- WHAT TO DO
Pictures do not belong in your copy. Repeat all the other data exactly.

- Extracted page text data
____

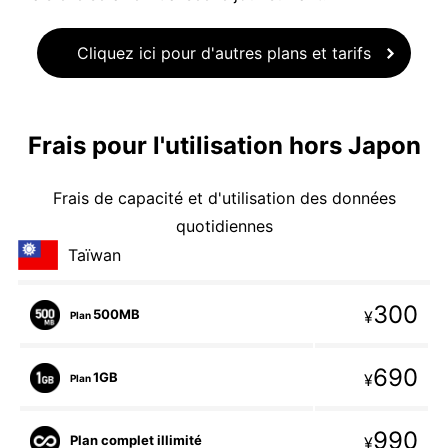
Cliquez ici pour d'autres plans et tarifs
Frais pour l'utilisation hors Japon
Frais de capacité et d'utilisation des données
quotidiennes
Taïwan
300
500MB
¥
Plan
690
1GB
¥
Plan
990
Plan complet illimité
¥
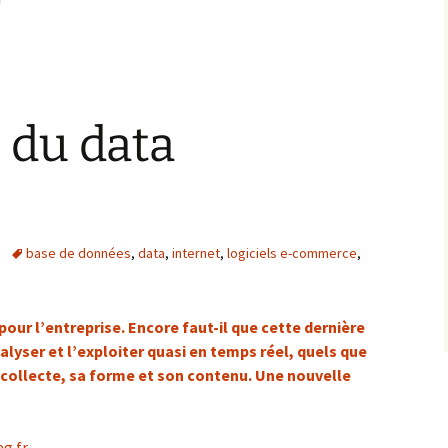
 du data
base de données
,
data
,
internet
,
logiciels e-commerce
,
pour l’entreprise. Encore faut-il que cette dernière
nalyser et l’exploiter quasi en temps réel, quels que
 collecte, sa forme et son contenu. Une nouvelle
g.fr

____

- ANSWER SPACE
Cliquez ici pour d'autres plans et tarifs
Frais pour l'utilisation hors Japon
Frais de capacité et d'utilisation des données
quotidiennes
Taïwan
300
500MB
¥
Plan
690
1GB
¥
Plan
990
Plan complet illimité
¥
 du data
base de données
,
data
,
internet
,
logiciels e-commerce
,
pour l’entreprise. Encore faut-il que cette dernière
nalyser et l’exploiter quasi en temps réel, quels que
 collecte, sa forme et son contenu. Une nouvelle
g.fr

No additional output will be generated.